Oxalic Acid as a Cathode Additive Increasing Rate Capability of Ni-Rich Layered Cathode Materials

Ni-rich layered cathode is known as the main limit for the fast charge of Li-ion batteries. With a focus on Ni-rich LiNi0.80Co0.10Mn0.10O2 (NCM811) cathode, two strategies have been attempted to improve the rate capability of Li-ion cells, one by breaking down the spherical secondary structure to increase the material's surface area and the other by reconstructing the native surface layer to reduce interfacial resistance between the active material and the electrolyte. In the milling process, it was found that conducting carbon buffers NCM811 particles from breaking down, and that a decrease in the content of carbon makes it possible to break down the spherical secondary structure.
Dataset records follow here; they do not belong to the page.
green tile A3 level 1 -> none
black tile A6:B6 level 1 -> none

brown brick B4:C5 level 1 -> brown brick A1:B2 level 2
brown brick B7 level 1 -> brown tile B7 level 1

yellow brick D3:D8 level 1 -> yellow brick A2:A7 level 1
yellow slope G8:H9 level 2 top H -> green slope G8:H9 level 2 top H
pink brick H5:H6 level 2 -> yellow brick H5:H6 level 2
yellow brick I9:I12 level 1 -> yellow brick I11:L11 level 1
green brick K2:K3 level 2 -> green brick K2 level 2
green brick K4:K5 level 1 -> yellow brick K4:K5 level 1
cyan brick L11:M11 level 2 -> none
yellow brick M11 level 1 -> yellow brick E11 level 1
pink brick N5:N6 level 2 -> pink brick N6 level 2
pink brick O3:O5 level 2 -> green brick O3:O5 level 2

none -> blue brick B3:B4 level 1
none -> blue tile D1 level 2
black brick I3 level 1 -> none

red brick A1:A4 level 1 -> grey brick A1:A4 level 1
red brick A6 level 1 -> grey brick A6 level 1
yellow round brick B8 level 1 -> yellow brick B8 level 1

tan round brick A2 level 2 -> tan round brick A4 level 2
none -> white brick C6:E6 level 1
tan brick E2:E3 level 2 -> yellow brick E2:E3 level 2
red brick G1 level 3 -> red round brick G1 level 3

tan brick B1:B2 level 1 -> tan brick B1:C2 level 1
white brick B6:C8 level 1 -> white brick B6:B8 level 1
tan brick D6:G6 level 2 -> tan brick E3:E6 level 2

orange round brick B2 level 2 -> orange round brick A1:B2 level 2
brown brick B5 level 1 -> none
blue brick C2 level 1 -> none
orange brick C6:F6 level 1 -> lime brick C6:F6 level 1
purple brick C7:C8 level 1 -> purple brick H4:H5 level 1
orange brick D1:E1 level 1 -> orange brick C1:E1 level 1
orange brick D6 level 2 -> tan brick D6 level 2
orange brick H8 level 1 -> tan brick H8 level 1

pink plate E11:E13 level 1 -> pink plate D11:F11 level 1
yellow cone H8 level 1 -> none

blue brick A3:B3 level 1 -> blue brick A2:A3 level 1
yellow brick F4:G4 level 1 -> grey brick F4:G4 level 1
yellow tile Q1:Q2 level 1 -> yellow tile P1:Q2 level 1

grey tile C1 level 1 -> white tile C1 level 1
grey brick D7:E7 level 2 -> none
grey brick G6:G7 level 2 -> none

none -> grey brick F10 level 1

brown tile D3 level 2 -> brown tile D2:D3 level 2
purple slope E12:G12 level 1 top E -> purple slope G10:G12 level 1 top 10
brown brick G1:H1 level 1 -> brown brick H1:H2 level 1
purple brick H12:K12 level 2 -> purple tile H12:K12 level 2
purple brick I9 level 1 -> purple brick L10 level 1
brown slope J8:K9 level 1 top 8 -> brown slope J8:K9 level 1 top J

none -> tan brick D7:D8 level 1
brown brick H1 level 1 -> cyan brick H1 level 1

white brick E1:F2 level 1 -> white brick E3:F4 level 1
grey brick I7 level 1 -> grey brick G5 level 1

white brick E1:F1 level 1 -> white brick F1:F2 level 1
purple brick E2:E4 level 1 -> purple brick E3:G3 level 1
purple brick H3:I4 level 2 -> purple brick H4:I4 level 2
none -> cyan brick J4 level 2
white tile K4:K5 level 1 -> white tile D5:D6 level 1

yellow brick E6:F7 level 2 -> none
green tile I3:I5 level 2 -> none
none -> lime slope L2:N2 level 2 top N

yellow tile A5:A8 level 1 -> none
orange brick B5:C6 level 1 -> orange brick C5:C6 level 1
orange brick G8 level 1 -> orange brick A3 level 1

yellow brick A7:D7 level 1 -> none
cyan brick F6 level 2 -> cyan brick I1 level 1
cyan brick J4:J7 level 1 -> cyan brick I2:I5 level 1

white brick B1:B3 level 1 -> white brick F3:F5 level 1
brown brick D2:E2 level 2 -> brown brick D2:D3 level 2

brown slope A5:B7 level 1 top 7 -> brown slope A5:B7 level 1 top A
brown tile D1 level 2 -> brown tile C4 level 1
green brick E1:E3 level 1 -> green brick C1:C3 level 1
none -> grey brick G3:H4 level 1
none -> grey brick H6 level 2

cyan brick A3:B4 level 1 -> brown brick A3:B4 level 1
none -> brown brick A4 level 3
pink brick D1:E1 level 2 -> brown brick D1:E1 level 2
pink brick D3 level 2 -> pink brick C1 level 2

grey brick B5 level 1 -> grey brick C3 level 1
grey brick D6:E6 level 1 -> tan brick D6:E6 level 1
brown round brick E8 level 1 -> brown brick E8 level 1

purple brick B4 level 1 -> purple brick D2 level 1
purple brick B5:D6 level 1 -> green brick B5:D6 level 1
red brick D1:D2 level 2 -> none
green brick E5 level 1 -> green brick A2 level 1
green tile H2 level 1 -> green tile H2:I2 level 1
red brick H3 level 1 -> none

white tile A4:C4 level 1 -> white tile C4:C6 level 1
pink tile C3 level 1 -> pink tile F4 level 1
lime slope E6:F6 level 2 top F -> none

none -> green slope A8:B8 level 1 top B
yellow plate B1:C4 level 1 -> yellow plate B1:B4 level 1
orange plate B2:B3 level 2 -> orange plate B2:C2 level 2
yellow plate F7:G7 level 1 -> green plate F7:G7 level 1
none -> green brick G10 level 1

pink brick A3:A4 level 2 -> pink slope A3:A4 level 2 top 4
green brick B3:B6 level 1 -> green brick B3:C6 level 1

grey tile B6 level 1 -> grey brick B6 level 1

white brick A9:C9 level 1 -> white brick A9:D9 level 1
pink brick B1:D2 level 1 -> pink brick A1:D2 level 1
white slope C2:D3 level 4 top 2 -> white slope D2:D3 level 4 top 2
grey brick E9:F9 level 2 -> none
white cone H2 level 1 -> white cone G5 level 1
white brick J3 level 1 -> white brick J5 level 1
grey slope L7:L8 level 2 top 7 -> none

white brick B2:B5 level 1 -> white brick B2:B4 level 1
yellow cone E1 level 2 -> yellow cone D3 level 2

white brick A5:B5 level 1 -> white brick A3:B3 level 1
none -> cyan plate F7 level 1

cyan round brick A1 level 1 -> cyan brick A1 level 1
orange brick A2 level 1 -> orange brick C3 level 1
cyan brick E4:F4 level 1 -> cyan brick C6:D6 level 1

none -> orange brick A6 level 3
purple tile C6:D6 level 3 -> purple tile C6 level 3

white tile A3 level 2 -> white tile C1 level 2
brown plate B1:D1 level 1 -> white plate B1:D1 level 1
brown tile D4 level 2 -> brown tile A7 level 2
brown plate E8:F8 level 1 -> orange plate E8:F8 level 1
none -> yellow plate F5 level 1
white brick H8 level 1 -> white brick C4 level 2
Because NCM811 particles are natively covered by a dense and resistive surface layer consisting mainly of alkaline residual lithium compounds (RLCs), adding an appropriate amount of H2C2O4 into the slurry is shown to dramatically reduce interfacial resistance between the cathode and electrolyte. This is because H2C2O4 reacts with RLCs to reconstruct the texture of the dense native surface layer, which allows the liquid electrolyte to permeate and wet the active material and hence reduces the electrolyte-electrode interfacial resistance. This simple process provides an operation-viable and cost-effective strategy for improving the rate capability of Li-ion batteries.